* _Given text_:
++++
The right and remedy to require the Consultant to account for and pay over to the Company and its affiliates all compensation, profits, monies, accruals, increments or other benefits (collectively, “Benefits”) derived or received by it as the result of any transactions constituting a breach of the Restrictive Covenants, and the Consultant shall account for and pay over such Benefits to the Company and, if applicable, its affected affiliates.

(e) 

Without limiting Section 11(i), if any court or other decision-maker of competent jurisdiction determines that any of the Restrictive Covenants, or any part thereof, is unenforceable because of the duration or geographical scope of such provision, then, after such determination has become final and unappealable, the duration or scope of such provision, as the case may be, shall be reduced so that such provision becomes enforceable and, in its reduced form, such provision shall then be enforceable and shall be enforced.

(f) 

The provisions of Section 8(a) shall not apply in the event that the Agreement is not renewed as provided in Section 1.

8. 

Consultant Representation

The Consultant represents and warrants to the Company that it is not now under any obligation of a contractual or other nature to any person, business or other entity which is inconsistent or in conflict with the Agreement or which would prevent it from performing its obligations under the Agreement. 

9. 

Enforcement and Indemnification

(a) 

The Company. in its sole discretion, may bring an action in any court of competent jurisdiction to seek injunctive relief and such other relief as the Company or the Company shall elect to enforce the Restrictive Covenants. 

(b) 

The Company will indemnify the Consultant, to the maximum extent permitted by applicable law, against all costs, charges and expenses incurred or sustained by the Consultant, including the cost of legal counsel selected and retained by the Consultant in connection with any action, suit or proceeding to which the Consultant may be made a Party by reason of the Consultant being or having been an officer, director, or employee of the Company or any subsidiary or affiliate of the Company. the Company will pay to the Consultant in advance of the final disposition of any proceeding all such amounts incurred or suffered. 

10. 

Miscellaneous

(a)
++++
* _Recorded information_:
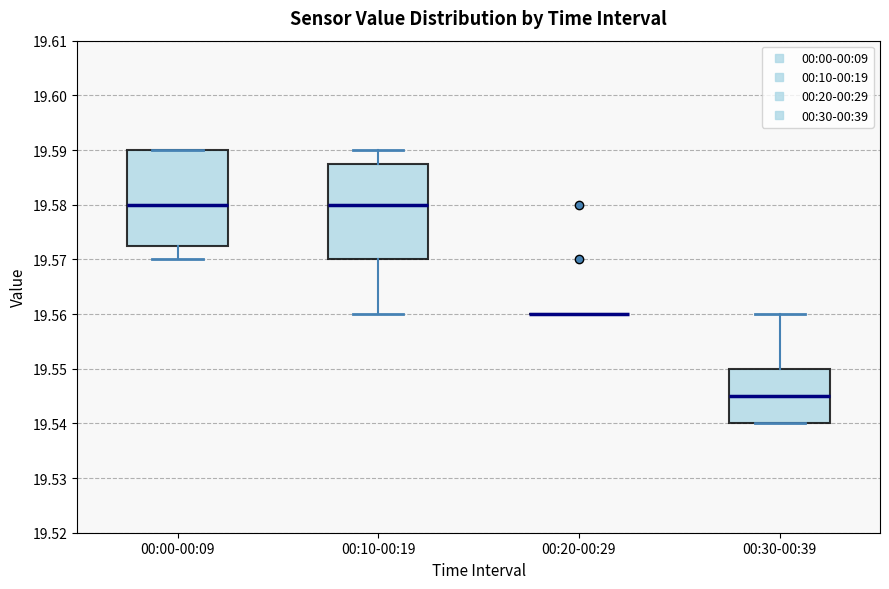

Reading left to right, transcribe this box plot: for each box, give where its median line is, the range the box spans, and where its two whiskers end, as read against the y-axis. The values are not printed on the chart, so give them approximately, as read against the axis.

00:00-00:09: median 19.580, box 19.573 to 19.590, whiskers 19.570 to 19.590
00:10-00:19: median 19.580, box 19.570 to 19.588, whiskers 19.560 to 19.590
00:20-00:29: box collapsed to a line at 19.560, whiskers 19.560 to 19.560
00:30-00:39: median 19.545, box 19.540 to 19.550, whiskers 19.540 to 19.560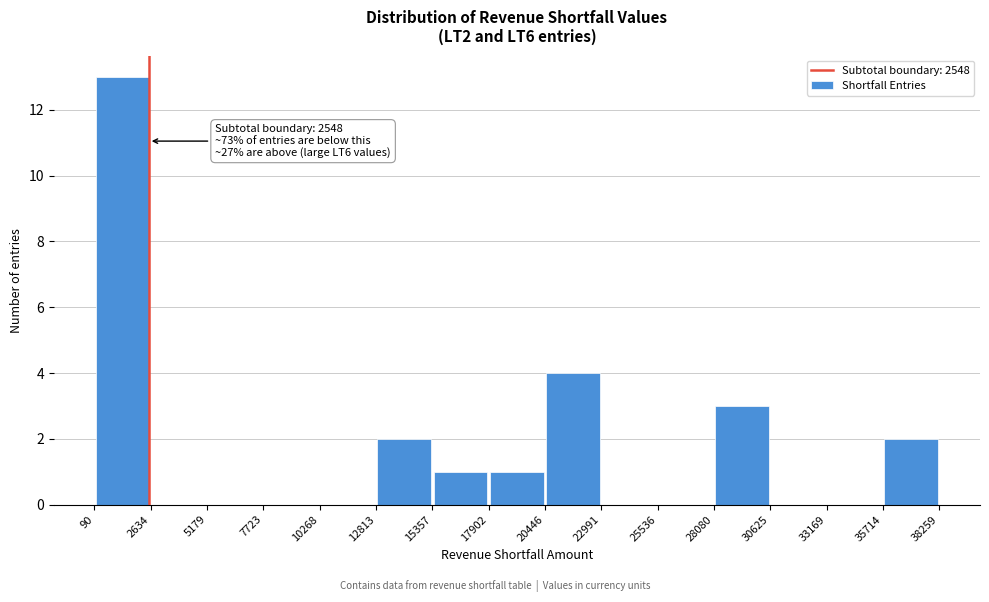

Which range on the x-axis has the tallest bar?

90 to 2634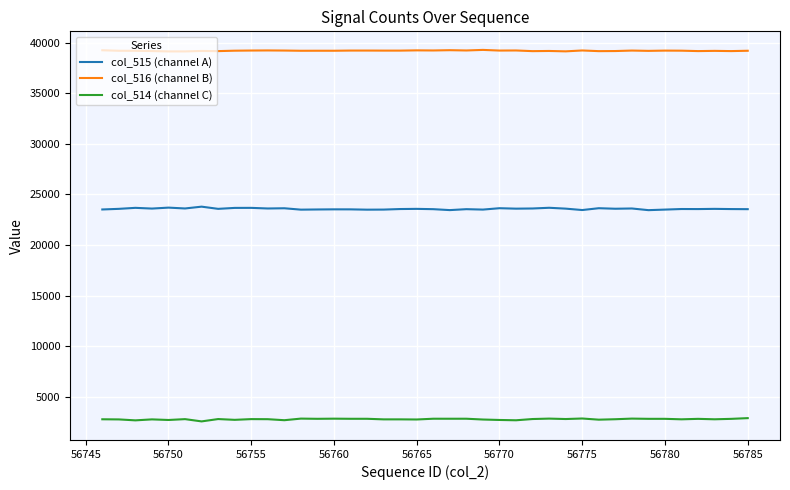

List the series in order of their peak value, highest first.

col_516 (channel B), col_515 (channel A), col_514 (channel C)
++++
Copy the part of the consulting agreement text between "The provisions of" and "under the Agreement.", inclusive.

The provisions of Section 8(a) shall not apply in the event that the Agreement is not renewed as provided in Section 1.

8. 

Consultant Representation

The Consultant represents and warrants to the Company that it is not now under any obligation of a contractual or other nature to any person, business or other entity which is inconsistent or in conflict with the Agreement or which would prevent it from performing its obligations under the Agreement.